Interpretation of results:
Category 4 based on GHS criteria
Remarks:
Criteria used for interpretation of results: EU
Conclusions:
Under the conditions of this study the oral LD50 was established to be > 300 and < 2000 mg/kg bw in female Crl:CD (SD) rats.
Executive summary:

The study was performed according to OECD TG 423, EU Method B.1 tris, US EPA OPPTS 870.1100 and Japan Acute Oral Toxicity (2-1-1) (2000) guidelines in accordance with GLP to assess the acute oral toxicity of the test item by the acute toxic class method following a single oral administration in the female Crl:CD (SD) strain rat. The test item was administered by oral gavage in corn oil vehicle at a dose volume of approximately 10 mL/kg in an initial step at 300 mg/kg in three females. In the absence of significant toxicity, at this dose level the test item was then administered again in a further three females. In the absence of toxicity the test item was finally administered at 2000 mg/kg bw in corn oil by oral gavage to a group of three females. At 300 mg/kg bw there was no mortality, no significant clinical signs and a slight bodyweight loss or low body weight gain was noted between Days 8 and 15 for most females receiving 300 mg/kg/day.

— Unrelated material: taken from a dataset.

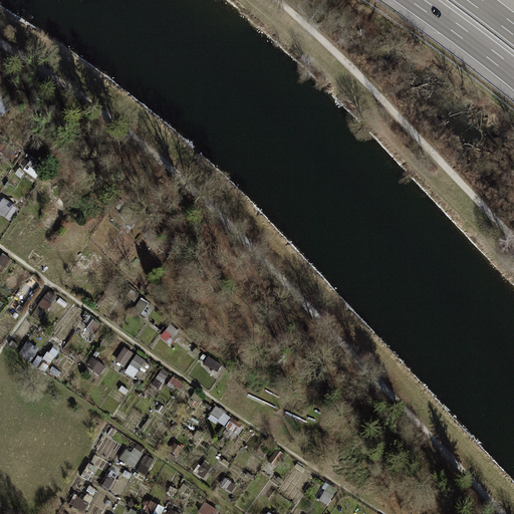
[(4,199),(0,206),(0,213),(12,220),(19,207),(4,199)]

As no such effects were seen at 2000 mg/kg/day the minor bodyweight loss in females receiving 300 mg/kg/day was not considered to be related to the treatment. There was no abnormalities at necropsy. At 2000 mg/kg bw, there was two mortalities on day 2 and 7. Clinical signs prior to death comprised of piloerection and elevated gait (both animals), and then loose faeces and hunched posture, respectively. Clinical signs for survivors included salivation, chin rubbing, under activity, piloerection, elevated gait and loose faeces in one female. Recovery, as judged by external appearance and behaviour, was complete by Day 2. All survivors gained bodyweight. Macroscopic examination at study termination on Day 15 revealed pallor of the liver and kidneys in one female. Under the conditions of this study the oral LD50 was established to be > 300 and < 2000 mg/kg bw in the female rat.